* _Try it_:
All entries must come back exactly as given, with no pictures in the copy.

* _Supplied material_:
=== Begin Enclosure ===
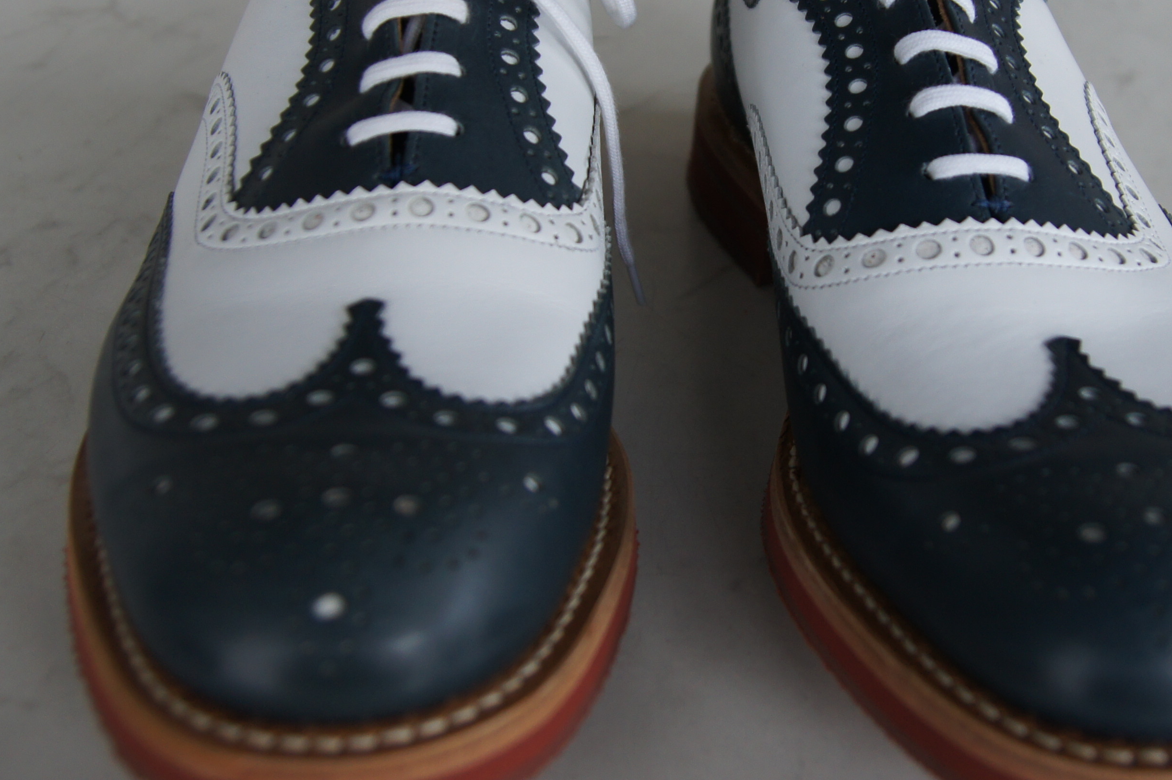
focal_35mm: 48
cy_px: 215
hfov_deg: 40.8
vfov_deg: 27.8
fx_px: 1560
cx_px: 751
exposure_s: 1/250
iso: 200
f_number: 2.8
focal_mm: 17
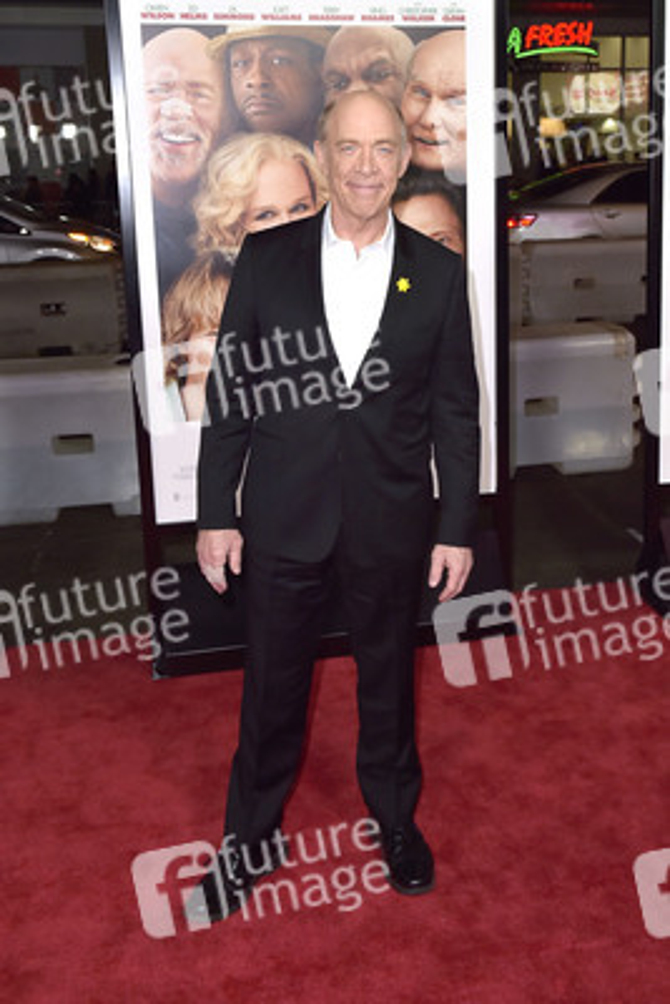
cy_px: 502
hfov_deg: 41.1
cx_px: 335
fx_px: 892
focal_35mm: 32
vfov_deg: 58.7
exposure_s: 1/320
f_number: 6.3
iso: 500
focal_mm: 32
=== End Enclosure ===
* _Expected answer_:
focal_35mm: 48
cy_px: 215
hfov_deg: 40.8
vfov_deg: 27.8
fx_px: 1560
cx_px: 751
exposure_s: 1/250
iso: 200
f_number: 2.8
focal_mm: 17
cy_px: 502
hfov_deg: 41.1
cx_px: 335
fx_px: 892
focal_35mm: 32
vfov_deg: 58.7
exposure_s: 1/320
f_number: 6.3
iso: 500
focal_mm: 32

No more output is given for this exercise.